►

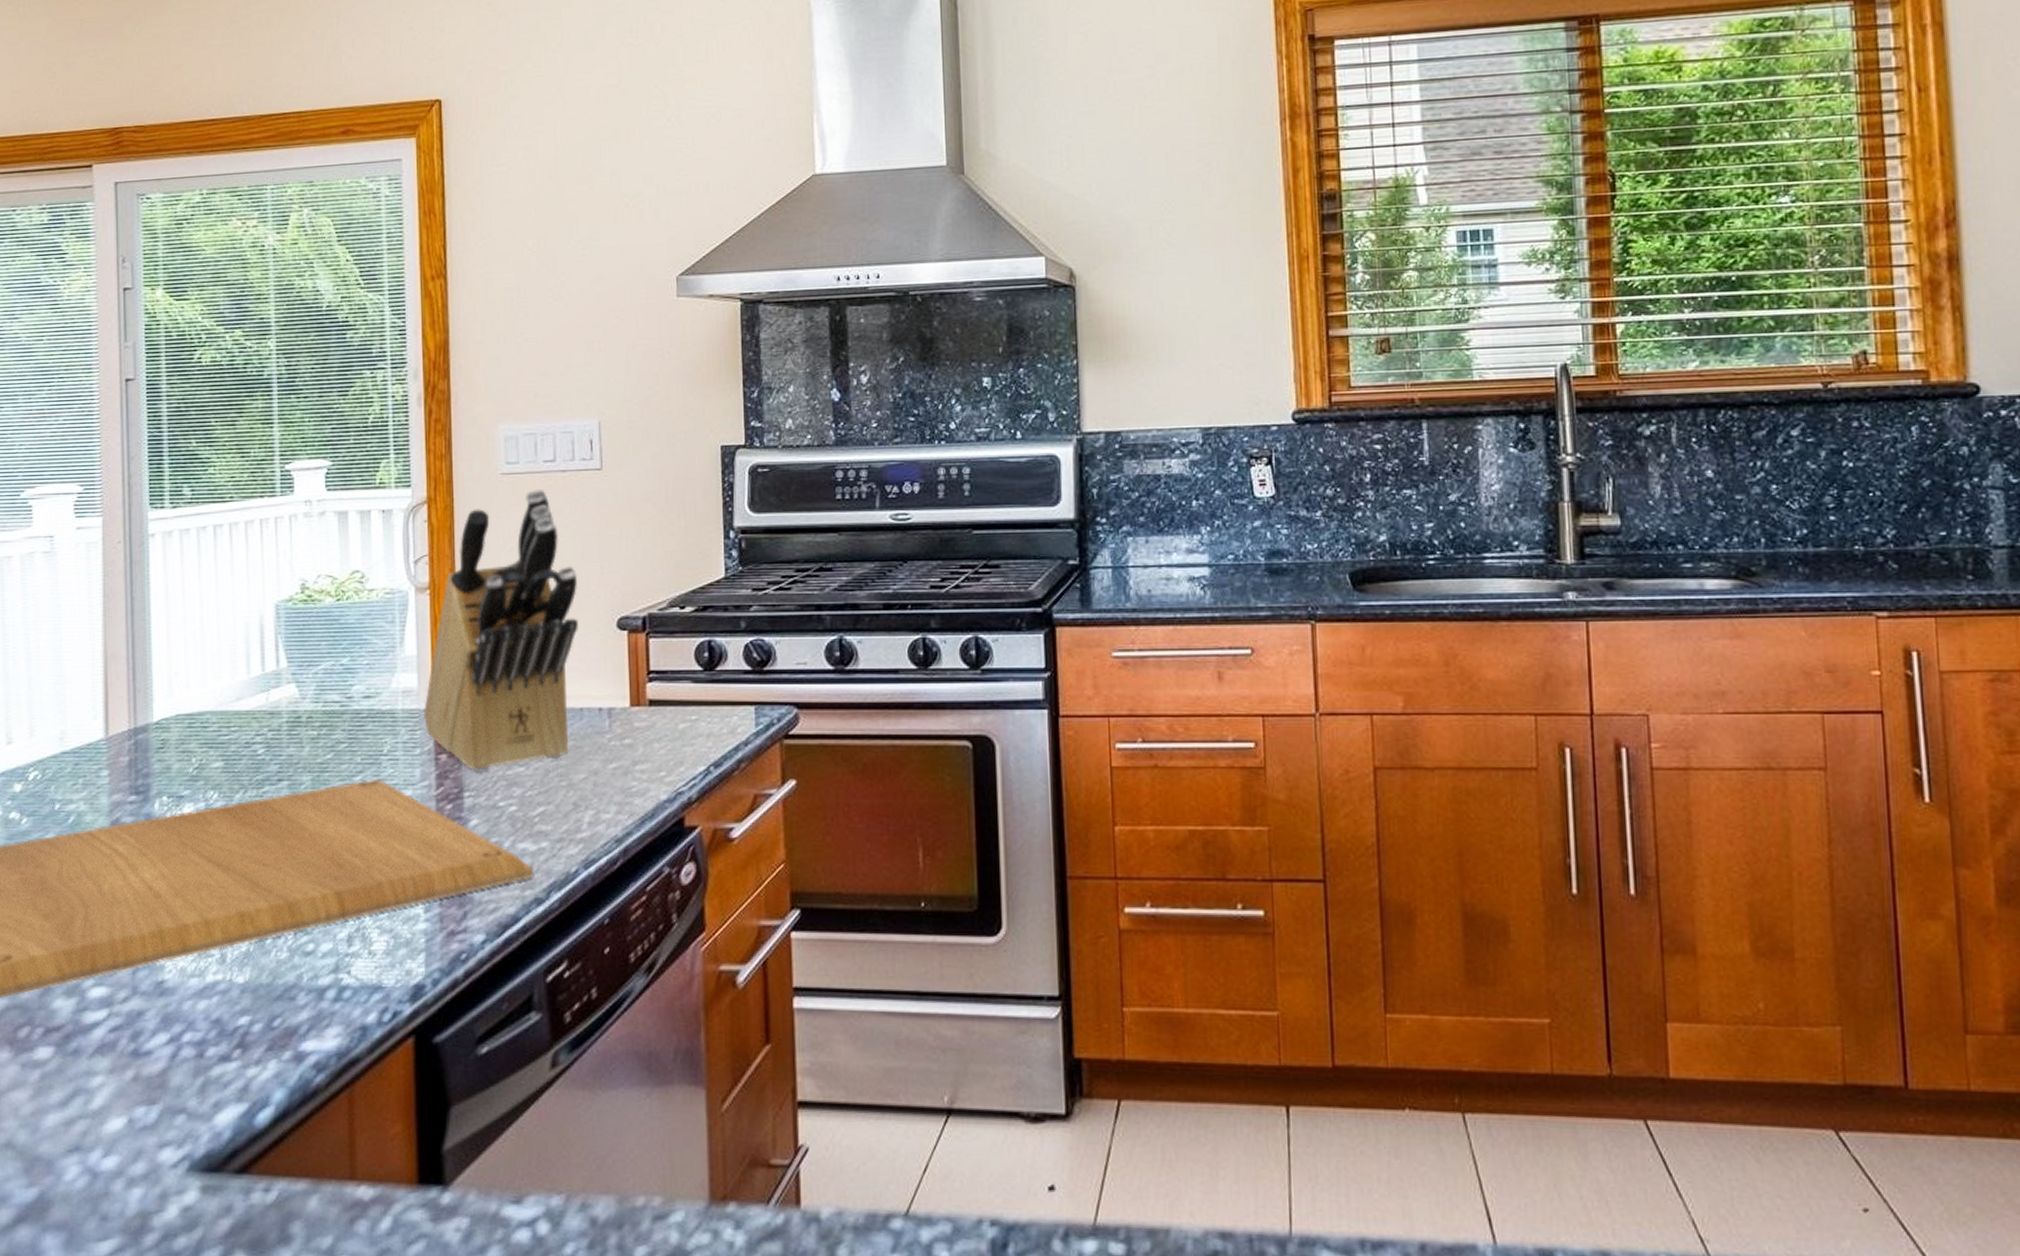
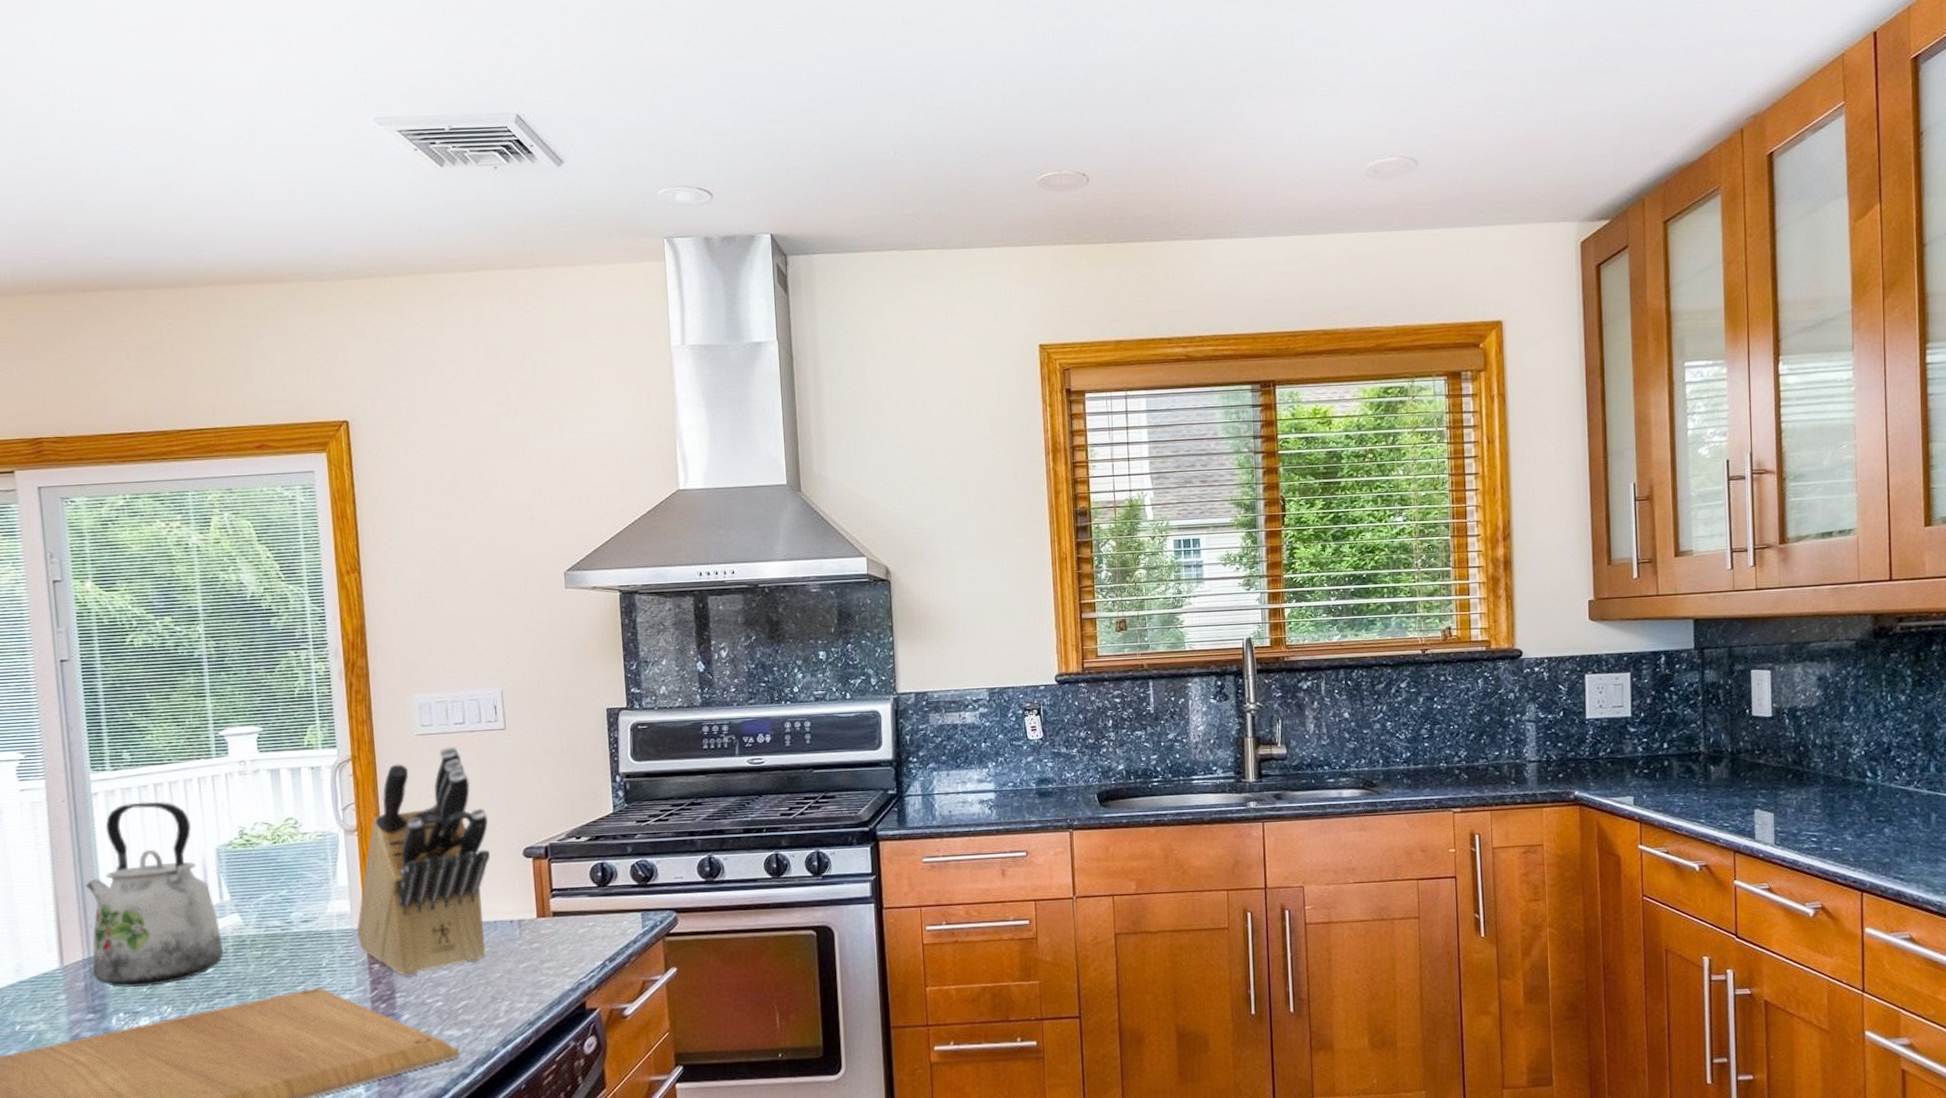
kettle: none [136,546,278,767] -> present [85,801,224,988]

◄
►

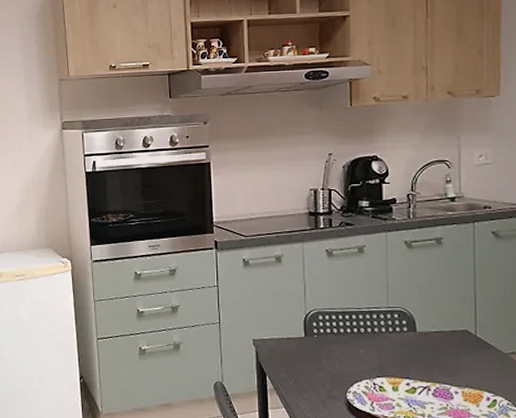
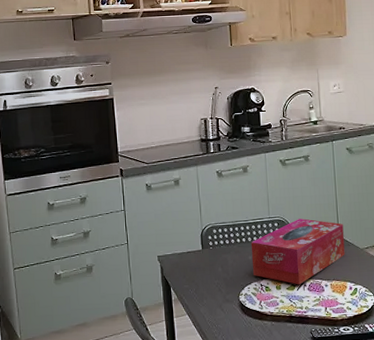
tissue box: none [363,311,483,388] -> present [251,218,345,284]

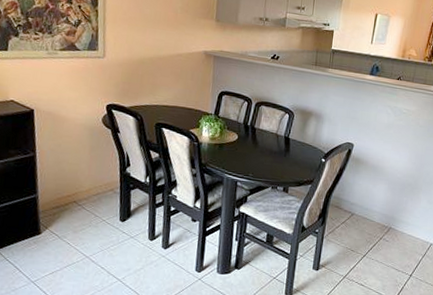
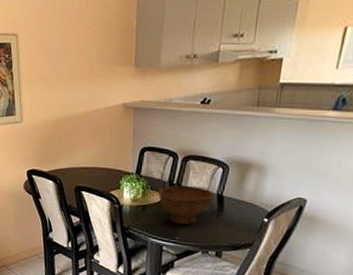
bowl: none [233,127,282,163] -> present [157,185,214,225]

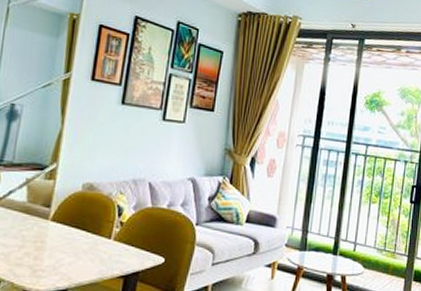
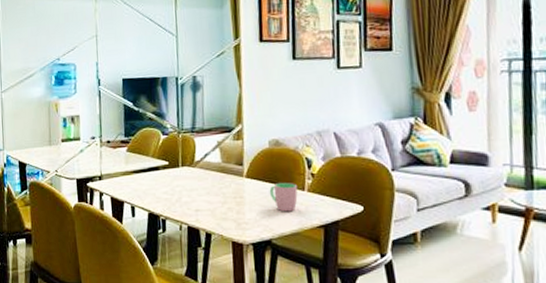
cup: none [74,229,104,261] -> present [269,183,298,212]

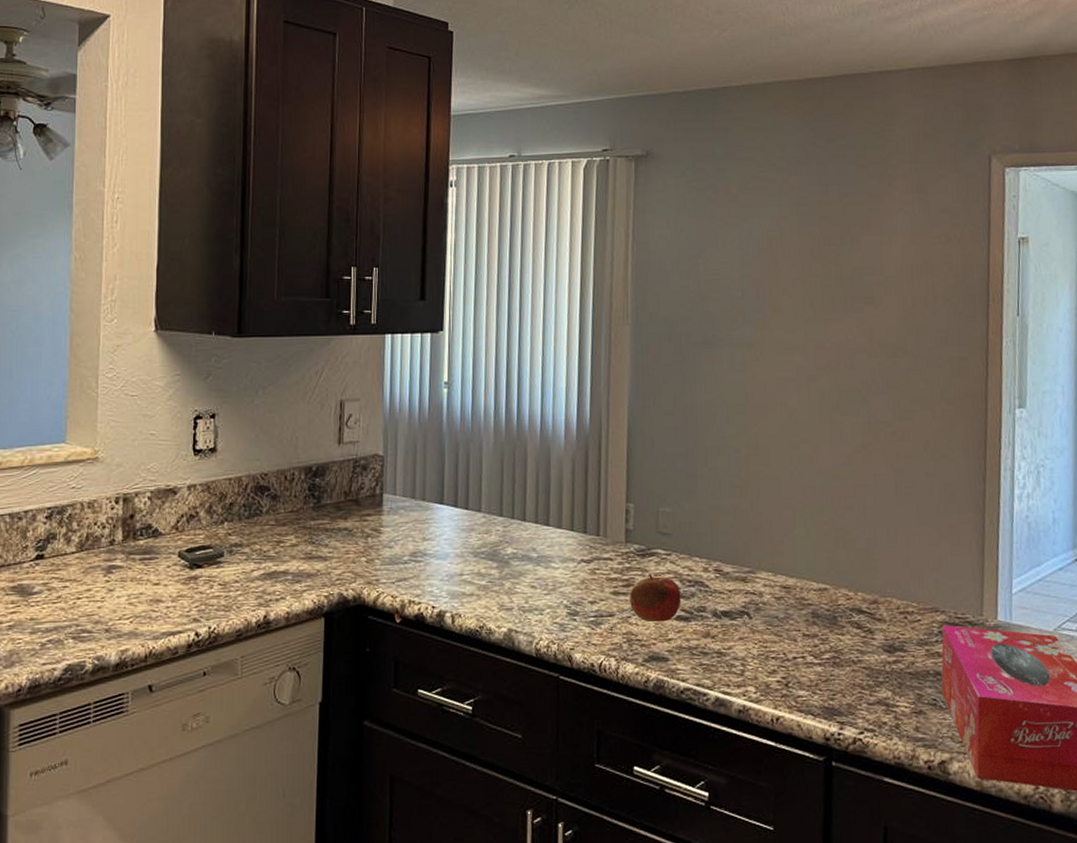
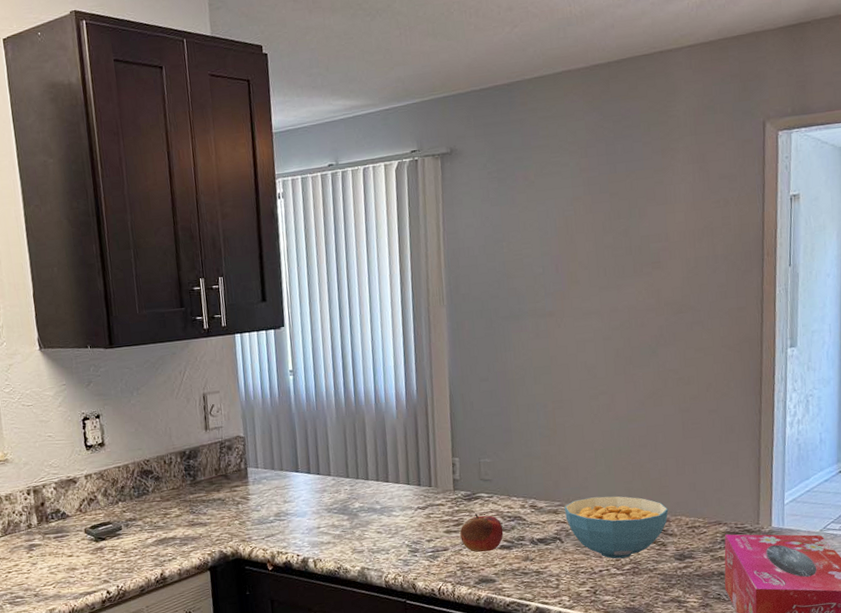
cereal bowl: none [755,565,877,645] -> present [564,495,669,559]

◄

■ Problem description ■
Nothing except the lines from the one containing "bowl: none [233,127,282,163]" through the one containing "cereal bowl: none" should appear in the answer, exactly as above and without pictures.

■ Completed exercise ■
bowl: none [233,127,282,163] -> present [157,185,214,225]

cup: none [74,229,104,261] -> present [269,183,298,212]

cereal bowl: none [755,565,877,645] -> present [564,495,669,559]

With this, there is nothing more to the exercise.